Como hace rato habrán adivinado, voy a jugar un poco con esos pensamientos en este post, un a modo de regalo navideño para los amigos lectores —que la mayoría son amigos y lectores, además— porque este suceso de mi vida es algo de lo que jamás suelo hablar con nadie —creo recordar que apenas lo he contado a una o dos personas, tal vez tres, y aunque no lo recuerde, puedo imaginar quiénes son—. Tal vez tenga que ver con la película que vi anoche y cuyo nombre no voy a mentar porque ni me gustó ni es recomendable ni me apetece hablar de ella y si les cuento, me vería movido a explicar los porqués.
Aquellos pensamientos eran los siguientes, muy resumidamente y de forma dulcificada. Piensen en un juego, una especie de cábala.
Apunten en un papel a los personajes, reales o de ficción, que les parezcan más admirables. Profundicen un poco en sus vidas y apunten a un lado cuántas de las cosas con que ellos cuentan en su día a día, eligirían ustedes para enriquecer con ellas sus propias vidas.
Cuando yo hice el ejercicio, lo más admirable de todos estos personajes me parecía la inteligencia. Entonces caí en la cuenta de que ni uno sólo de esos personajes había tenido una vida que no estuviera condicionada por el dolor, o rayana en la locura. Dolor y locura. Las dos cosas a las que temo más que a ninguna otra en el mundo. El drama de aquellos pensamientos encerrados es que no era capaz de asociar ninguna conducta sin dolor que me pareciese nacida de una inteligencia admirable. Ya ven ustedes qué cosas pensaba servidor con 16 años. Lógicamente, a todo aquel suceso, le sobrevino un periodo de honda desgana —con la palabra depresión mucho ojo, su uso frívolo debería estar regulado por ley— y aquel adolescente que ya conocía los efectos terapéuticos de la literatura, busco y busco hasta que dió con un raro ejemplar —no he conocido jamás a nadie más que lo haya leído—: la correspondencia de Herman Hesse. En aquel pozo de sabiduría encontré el sextante que me guió durante aquel temporal. Yo ya había leído Siddarta o El lobo estepario y me pareció sorprendente que el autor de aquellas obras fuese feliz en su día a día con las más pequeñas cosas, que eran las que le daban acceso a la grandes, a las inmensas.

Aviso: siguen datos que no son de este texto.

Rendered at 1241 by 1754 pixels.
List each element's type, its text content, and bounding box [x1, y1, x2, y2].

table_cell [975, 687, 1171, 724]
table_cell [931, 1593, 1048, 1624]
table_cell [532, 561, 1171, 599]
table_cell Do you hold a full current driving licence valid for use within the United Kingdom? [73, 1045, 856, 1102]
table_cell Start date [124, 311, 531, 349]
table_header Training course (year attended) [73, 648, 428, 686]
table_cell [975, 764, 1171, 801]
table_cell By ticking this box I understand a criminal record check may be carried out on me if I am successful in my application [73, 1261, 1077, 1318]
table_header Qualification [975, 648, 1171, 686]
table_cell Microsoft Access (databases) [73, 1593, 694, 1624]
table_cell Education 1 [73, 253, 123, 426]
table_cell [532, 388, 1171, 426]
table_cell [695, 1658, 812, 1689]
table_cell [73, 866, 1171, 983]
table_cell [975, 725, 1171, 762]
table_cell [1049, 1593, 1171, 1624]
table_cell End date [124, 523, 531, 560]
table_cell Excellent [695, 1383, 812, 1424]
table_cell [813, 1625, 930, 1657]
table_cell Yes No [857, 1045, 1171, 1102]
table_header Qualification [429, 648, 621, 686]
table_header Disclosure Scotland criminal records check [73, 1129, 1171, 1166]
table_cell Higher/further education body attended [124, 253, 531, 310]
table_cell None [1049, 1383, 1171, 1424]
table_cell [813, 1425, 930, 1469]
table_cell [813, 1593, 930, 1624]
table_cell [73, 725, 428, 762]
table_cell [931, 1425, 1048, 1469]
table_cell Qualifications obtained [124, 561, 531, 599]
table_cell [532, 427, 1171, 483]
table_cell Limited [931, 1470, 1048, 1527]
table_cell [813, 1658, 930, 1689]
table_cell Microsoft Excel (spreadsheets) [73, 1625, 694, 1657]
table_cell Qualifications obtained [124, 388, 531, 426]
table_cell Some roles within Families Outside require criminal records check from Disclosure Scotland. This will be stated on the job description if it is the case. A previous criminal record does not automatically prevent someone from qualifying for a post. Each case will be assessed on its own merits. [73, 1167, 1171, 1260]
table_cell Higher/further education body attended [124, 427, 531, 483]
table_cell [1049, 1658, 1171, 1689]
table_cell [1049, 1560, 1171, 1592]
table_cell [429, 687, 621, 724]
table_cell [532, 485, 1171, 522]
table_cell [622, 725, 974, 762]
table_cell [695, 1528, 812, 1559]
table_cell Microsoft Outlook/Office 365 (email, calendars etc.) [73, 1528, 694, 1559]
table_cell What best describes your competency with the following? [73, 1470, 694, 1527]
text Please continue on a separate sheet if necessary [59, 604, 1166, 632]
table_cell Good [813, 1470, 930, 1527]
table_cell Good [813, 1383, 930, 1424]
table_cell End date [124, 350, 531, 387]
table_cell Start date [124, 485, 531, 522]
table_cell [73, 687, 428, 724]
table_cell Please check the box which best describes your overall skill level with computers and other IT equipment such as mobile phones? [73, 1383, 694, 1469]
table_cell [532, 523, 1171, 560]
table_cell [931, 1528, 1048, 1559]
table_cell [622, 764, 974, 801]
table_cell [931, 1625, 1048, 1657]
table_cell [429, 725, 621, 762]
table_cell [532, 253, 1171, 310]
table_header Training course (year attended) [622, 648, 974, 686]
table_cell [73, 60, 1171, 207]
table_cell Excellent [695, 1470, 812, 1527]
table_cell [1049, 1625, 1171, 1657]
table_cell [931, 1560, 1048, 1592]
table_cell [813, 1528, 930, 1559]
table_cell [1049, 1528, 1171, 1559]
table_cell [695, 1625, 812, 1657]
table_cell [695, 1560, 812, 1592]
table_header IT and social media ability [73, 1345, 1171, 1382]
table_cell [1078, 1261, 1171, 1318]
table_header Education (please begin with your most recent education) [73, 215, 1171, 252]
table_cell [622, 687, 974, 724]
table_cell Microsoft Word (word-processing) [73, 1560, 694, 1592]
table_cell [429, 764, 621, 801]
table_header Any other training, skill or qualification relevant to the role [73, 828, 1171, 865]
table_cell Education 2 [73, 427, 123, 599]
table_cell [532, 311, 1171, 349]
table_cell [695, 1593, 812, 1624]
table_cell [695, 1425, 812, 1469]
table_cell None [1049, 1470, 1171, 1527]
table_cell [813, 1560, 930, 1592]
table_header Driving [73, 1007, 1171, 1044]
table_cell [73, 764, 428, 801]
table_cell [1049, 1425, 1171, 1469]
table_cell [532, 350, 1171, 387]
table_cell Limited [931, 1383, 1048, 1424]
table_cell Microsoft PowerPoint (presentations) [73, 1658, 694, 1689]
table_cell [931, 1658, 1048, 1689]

El regalo obviamente no es el oscuro alud del párrafo anterior, sino la fe de aquel adolescente, que 24 años después sigue aquí, con los mismos pensamientos de siempre, a modo de guía que no le despiste del camino de la inteligencia —que siempre acaba en la estupidez y la estulticia—, divertido e inquieto, vivo y vivaz, presto a la caza del descubrimiento, siempre en guardia para encontrar (cuando se pierde) y preservar (cuando se encuentra) el equilibrio entre la ansiedad por sentir más y la calma para valorar lo que siente ahora. ¿Sentir qué? Es curioso que haya que hacer un intenso ejercicio racional para rescatar aquello que nos hacía sentir plenos cuando la especie humana comenzó a abadonar el estadio de la animalidad, pero así es.
El gran reto es ser capaz cada día de amar, reír y emocionarse.
El resto sólo son pequeños engaños con que los idiotas se convencen día a día de que sus vidas tienen algún sentido. El sentido es sentir —cada día a ser posible, que "dia que passa, no torna"—: sentir amor, sentir alegría, sentir emoción.
Fe en ello. A todos, amigos y/o lectores. Es lo que les deseo en 2010 y el resto de sus vidas.
Coda: Herman Hesse falleció a los 85 años… de hemorragia cerebral. Su cerebro no dió más de sí… pero quién viviera 85 años con su inteligencia, su plenitud y su equilibrio.
2 commenti:
Amor, alegria i emoció. Minuts després d'escriure açò dos amics grans acaben de tindre una criatura. I ya em tenen en la llagrimeta apuntant. Això sí que és un regal de Nadal!!!
Amar, reir, emocionarse, parir, sentir, soñar, respetar y aportar cosas buenas y cagarse en las malas.